The data on digital and financial literacy is also concerning. In developing economies, two-thirds of unbanked adults said they could not use a financial account without some help. In some economies, that share is even larger. Unbanked women in developing economies are 10 percentage points more likely than unbanked men to say they would need help using an account at a financial institution. Women are also 7 percentage points more likely than men to need help using a mobile money account.

Three strategies for progress in the next decade

The 2021 Findex shows our progress in building a more financially inclusive world, as well as the most pressing problems facing our work ahead. With these insights in mind, here are our priorities to continue making progress for the underserved over the next few years:

1. Continue leveraging digital innovation to expand access

While we’ve made encouraging progress in expanding the reach of financial services, we can’t overlook the 1.8 billion people who are still left out of or poorly served by the financial system today. And the next billion will be harder to reach than the last. These populations are among the most vulnerable people in the world, living in hard-to-reach locations, and lacking vital public and digital infrastructure.

Many key decision makers — including governments, telecommunications providers, and financial services providers — need to work together and make investments to expand essential services, including trusted identification systems, mobile phones, digital infrastructure, and basic financial tools. These investments will help drive further digital transformation and innovation.

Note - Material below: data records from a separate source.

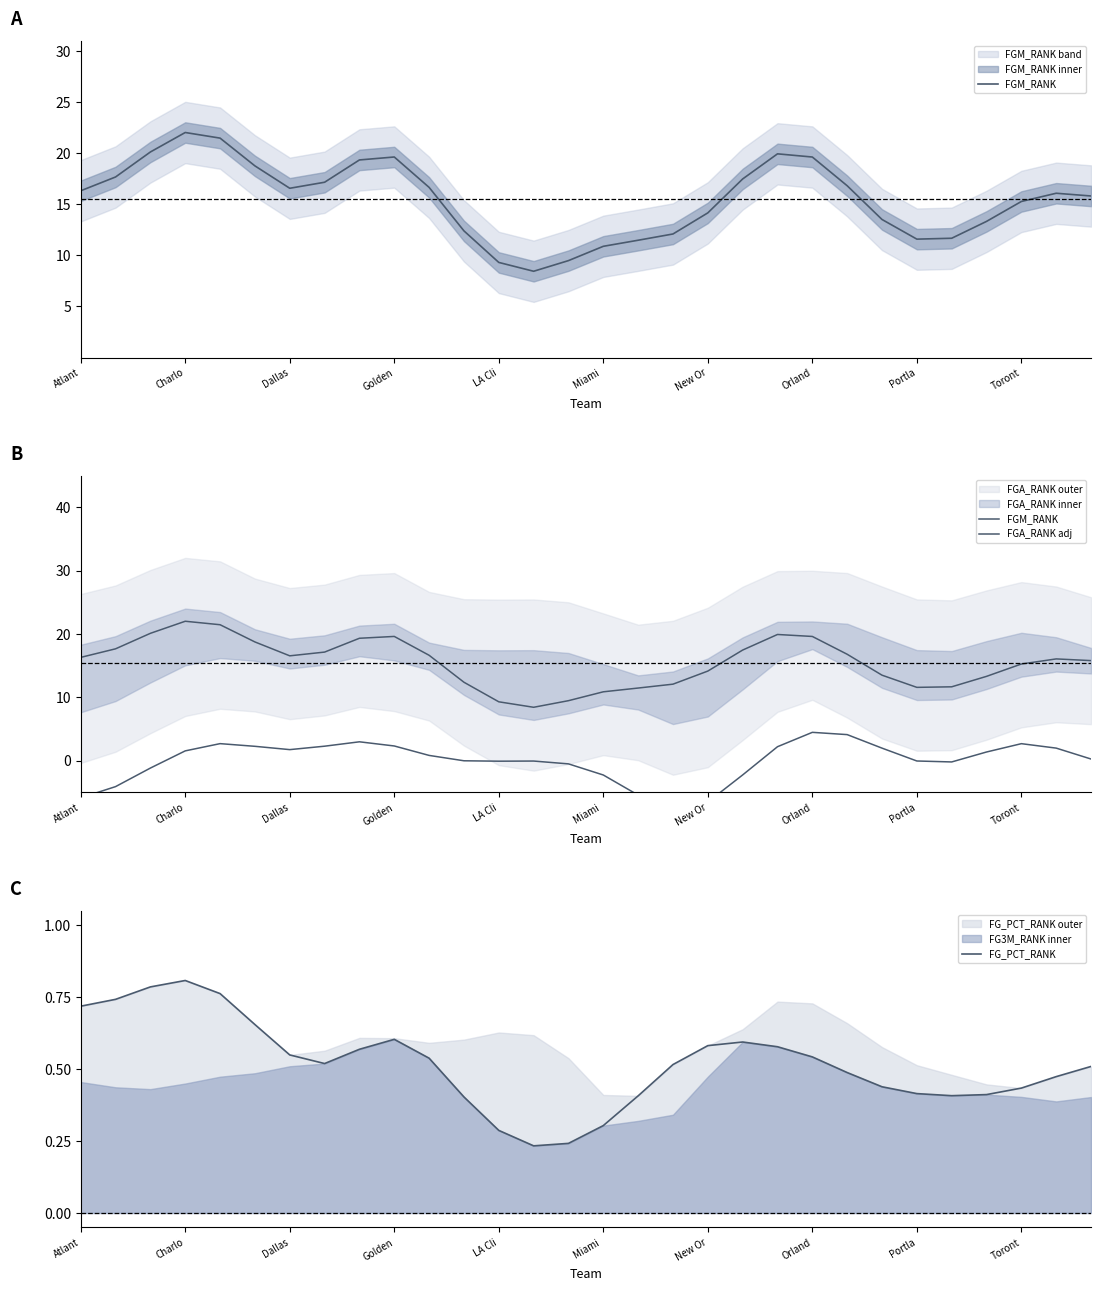

The value of FG_PCT_RANK at Charlo is 0.8. True or false?

True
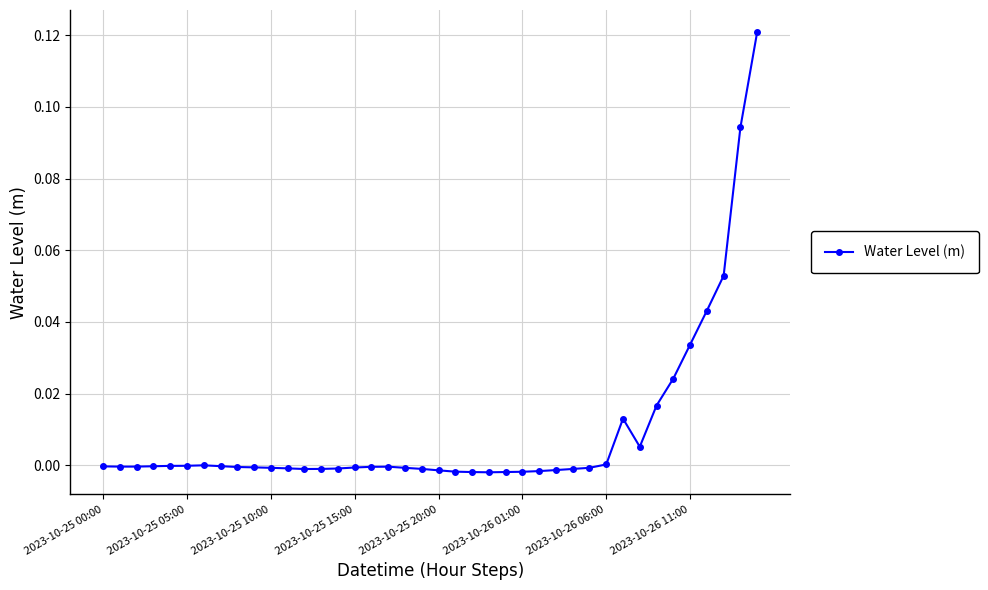

True or false: there are more than 1 points higher than both neighbors.

True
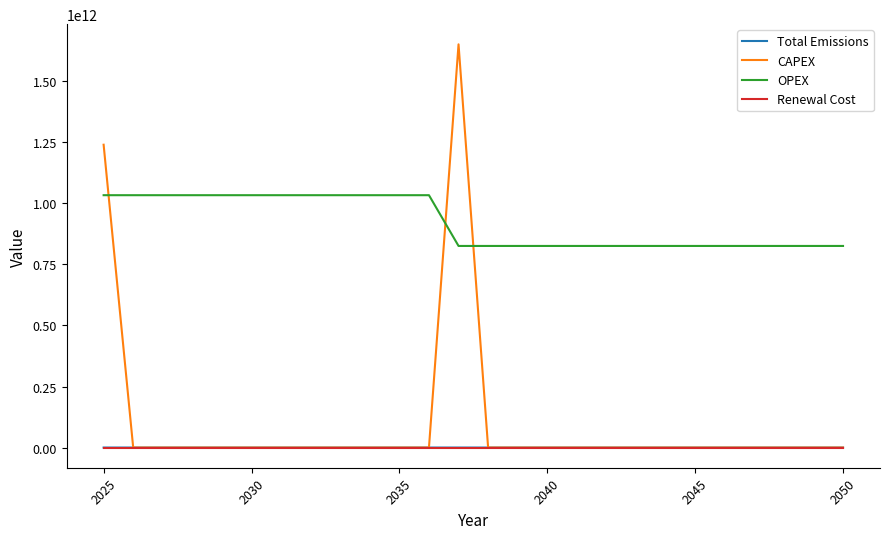

Which series has the widest spread of values?

CAPEX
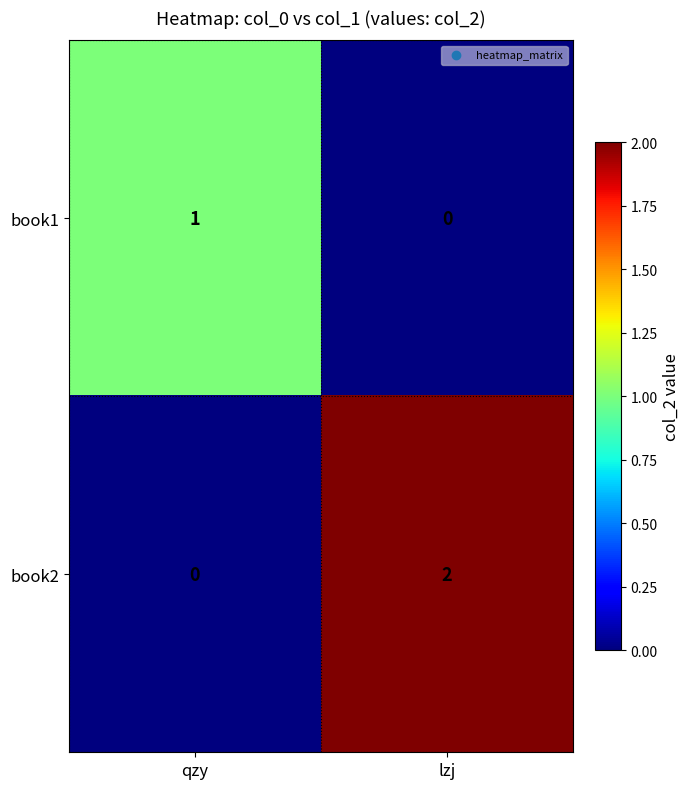

List the series in order of their peak value, lowest first.

book1, book2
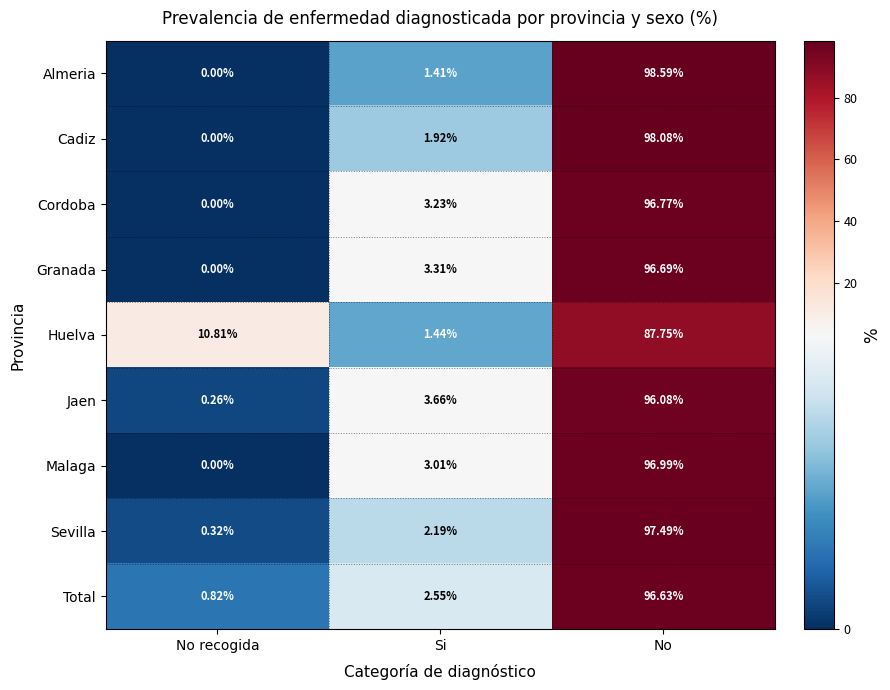

At which category is the sum across all series the highest?

No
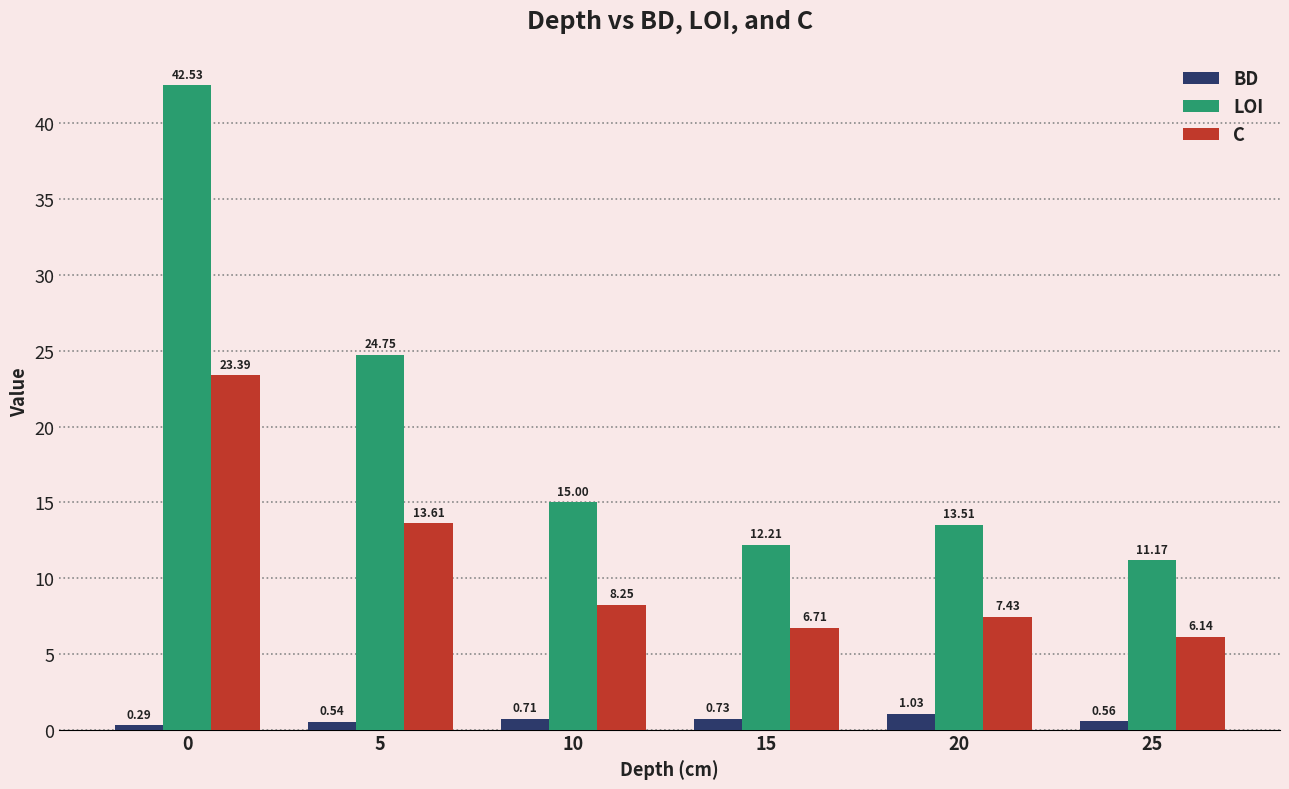

What is the sum of the LOI values at 0 and 10?

57.5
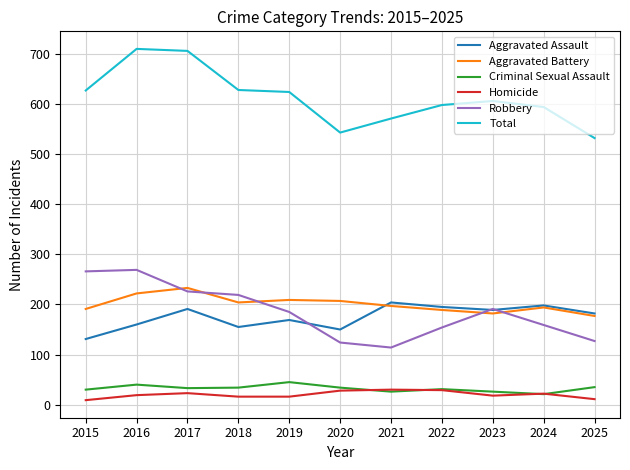

True or false: Homicide and Robbery cross at least once.

False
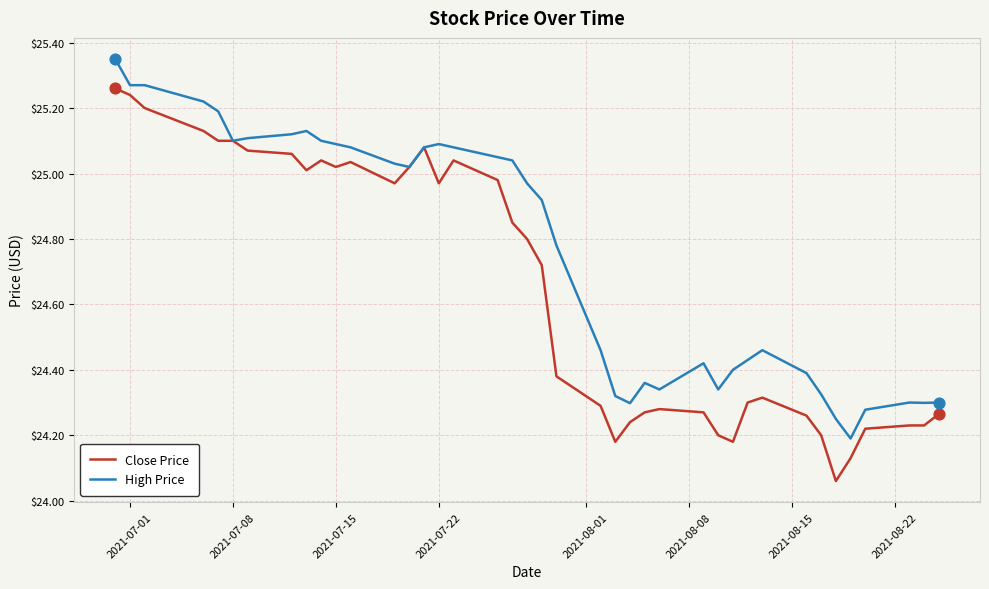

Rank the series by their maximum value, from highest to lowest.

High Price, Close Price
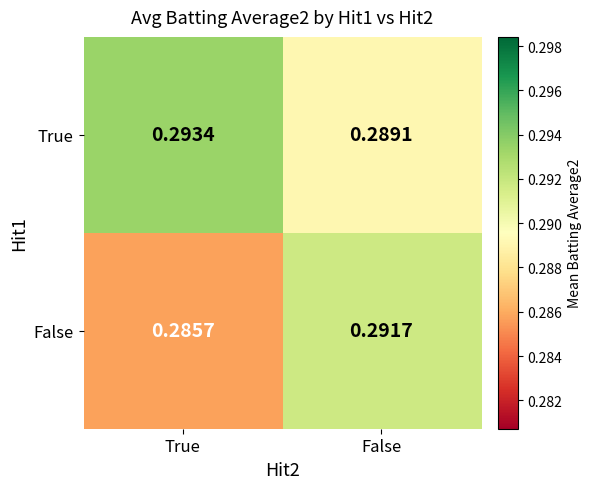

Rank the series by their maximum value, from highest to lowest.

True, False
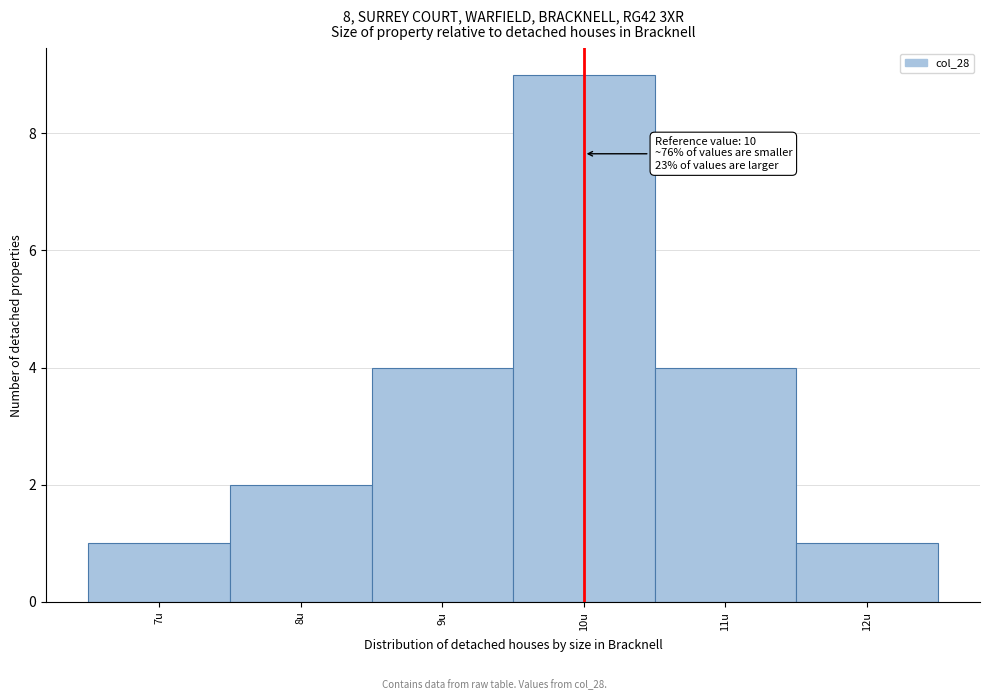

Which range on the x-axis has the tallest bar?

9.5 to 10.5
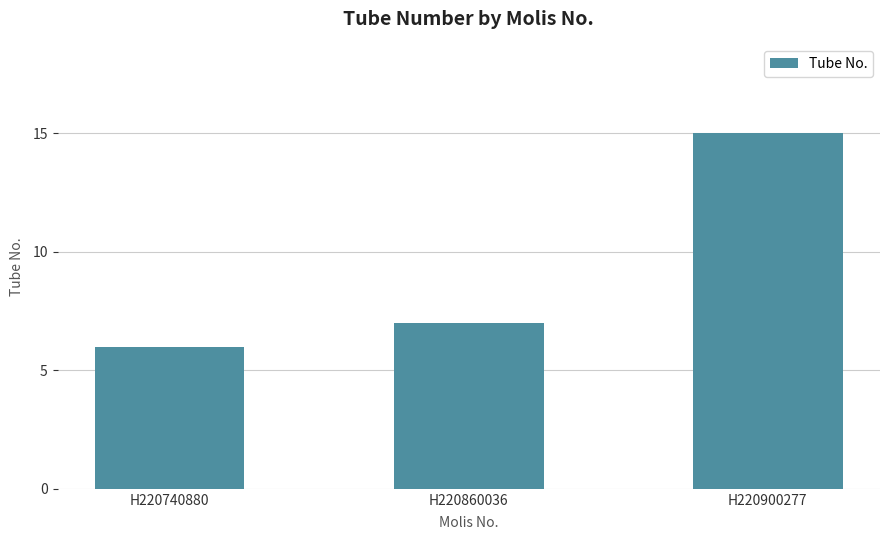

What is the value of the 3rd bar from the left?

15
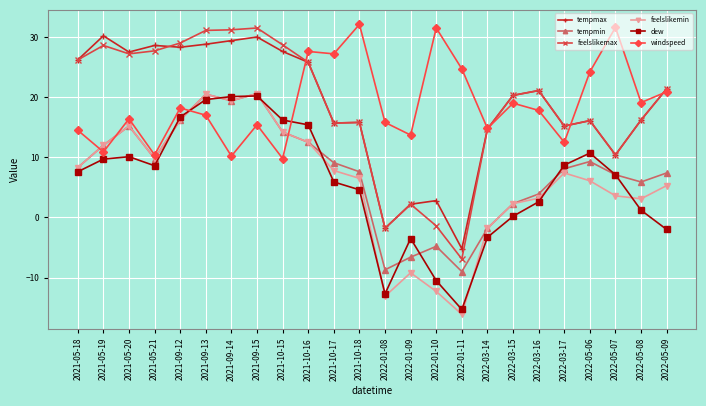

What is the value of the tempmin point at the 11th from the left?

9.1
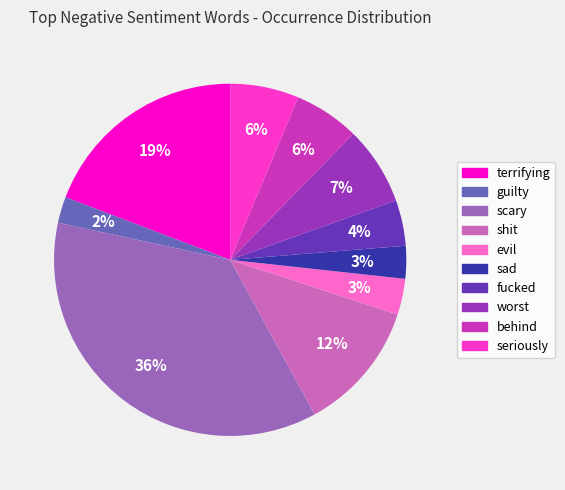

Approximately how many times larger is the value at evil compared to scary?

0.1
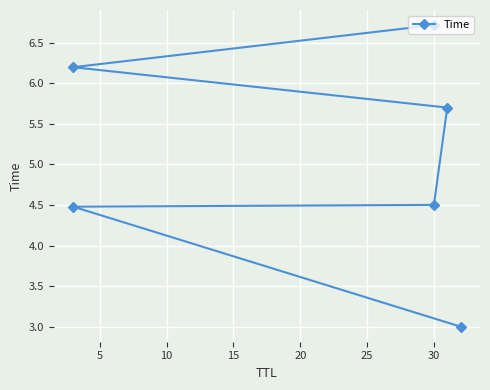

What is the value of the 2nd point from the left?

4.5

2. Create products that build financial health and resilience

According to the 2021 Findex, women account owners in developing economies are 5 percentage points more likely to have an inactive account. Furthermore, hundreds of millions of people don’t have the resources necessary to survive an economic shock. The financial system is failing to meet the needs of these populations. We need to create products that are specifically geared to improve clients’ financial health, which is a win-win for both providers and clients. We also need to leverage innovative product designs and gamification to encourage clients to save money, build credit, and strengthen their resilience. These efforts can be a game changer for women seeking to grow businesses, provide for their families, and take control of their financial futures.

3. Build critical financial and digital skills among vulnerable populations

Access to digital and financial tools is practically worthless if you don’t have the skills and knowledge to use these tools. Putting clients at the center of product design, leveraging edtech, and ensuring these efforts include women can help more people gain the skills and capabilities they need to grow and thrive. Especially when working with vulnerable clients, the most successful applications of digital technology rely on human touch at various stages of the customer journey to build trust, establish relationships, and engage customers. We need to apply a thoughtful tech-touch balance to support and empower vulnerable clients.

The 2021 Findex gives us a vitally important view of how far we’ve come to build a financially inclusive world — and how we can best move forward. In the next few years, I believe we can work together to build a truly inclusive economy that works for everyone, especially the vulnerable and marginalized groups facing the most urgent challenges today.